I'm given the following problem:
Suppose that $X$ is a continuous random variable, with CDF ($F_X$) given by:
\begin{cases} 0 & x < 0\\ 1 - e^{-x} & x \geq 0 \end{cases}
Find the CDF of $(X-10)^2$.
Attempted solution.
Let $Y = (X - 10)^2$. As $X$ is a random variable, $Y$ must also be a random variable.
Let $F_Y$ be the CDF of $Y$. By definition:
$F_Y = P(Y \leq y) = P((X - 10)^2 \leq y ) = P(10 - \sqrt{y} \leq X \leq \sqrt{y} + 10)$
It can be shown that (this is given in the class text):
$= F_X(\sqrt{y} + 10) - \lim_{x\to 10 - \sqrt{y}} F_X)\;\;\;$
But this $= F_X(10 + \sqrt{y}) - F_X(10 - \sqrt{y})$ since $F_X$ is continuous.
Now, we find $F_X(10+\sqrt{y})$ and $F_X(10 - \sqrt{Y})$...
$F_X(10 + \sqrt{y})= \{\;1 - e^{-(10 + \sqrt{y})} \;\;\;|\;\;\; 10 \leq 10 + \sqrt{y}\;\}$
$F_X(10 - \sqrt{y})=$ \begin{cases} 0 & x < 0\\ 1 - e^{-(10 - \sqrt{y})} & 0 \leq 10 + \sqrt{y} < 10 \end{cases}
Unfortunately, I'm not sure where to go from here (it doesn't seem to me that the difference can be taken?).

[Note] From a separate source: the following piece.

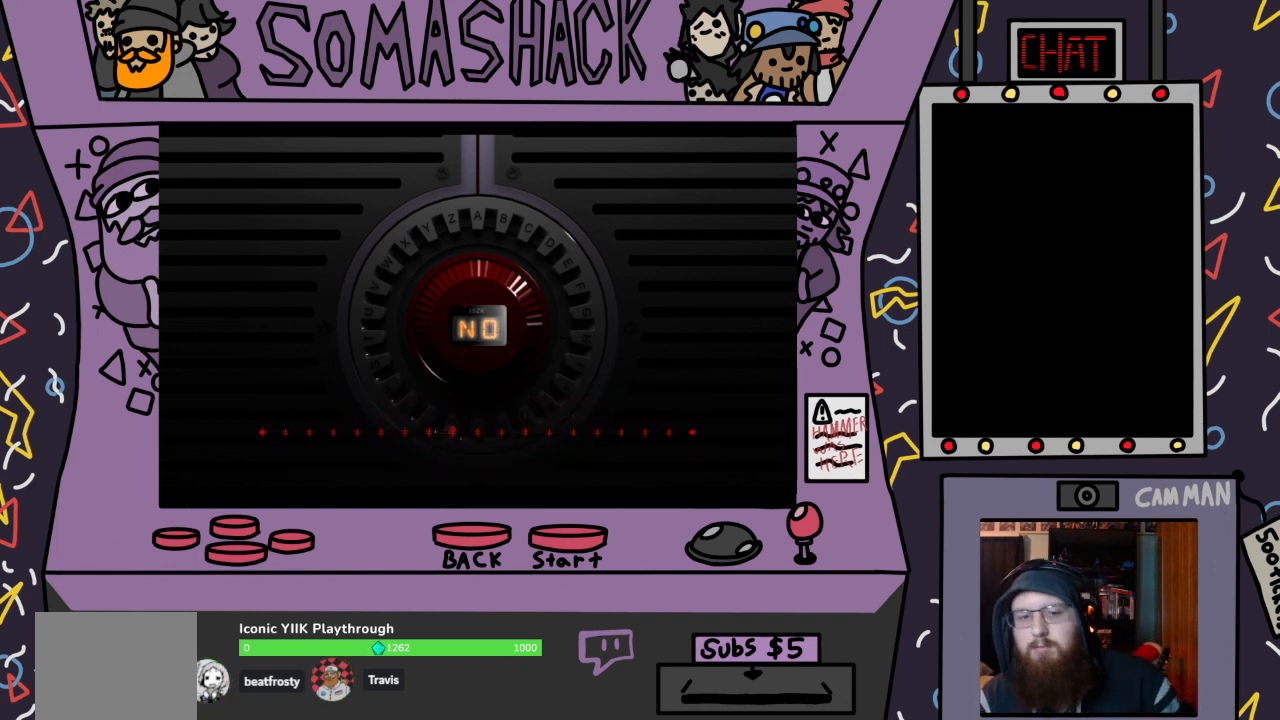
{"buttons": [], "left_stick": "center", "right_stick": "center", "events": []}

Further, I'm not entirely confident in what I have thus far.
Is this a valid approach, and what's the next step?
Using the support of $X$,
$F_X(10 − \sqrt y) = \begin{cases} 0 & y \gt 100\\ 1 - e^{-(10 - \sqrt{y})} & 0 \leq y \leq 100 \end{cases} $
Also, $F_X(10+\sqrt y) = 1 - e^{-(10 + \sqrt{y})}, y \geq 0$
As you rightly said, $F_Y(y) = F_X(10 + \sqrt{y}) - F_X(10 - \sqrt{y})$. So,
$F_Y(y) = \begin{cases} 0 & y \lt 0 \\ e^{-(10 - \sqrt{y})} - e^{-(10 + \sqrt{y})} & 0 \leq y \leq 100\\ 1 - e^{-(10 + \sqrt{y})} & y \gt 100 \end{cases} $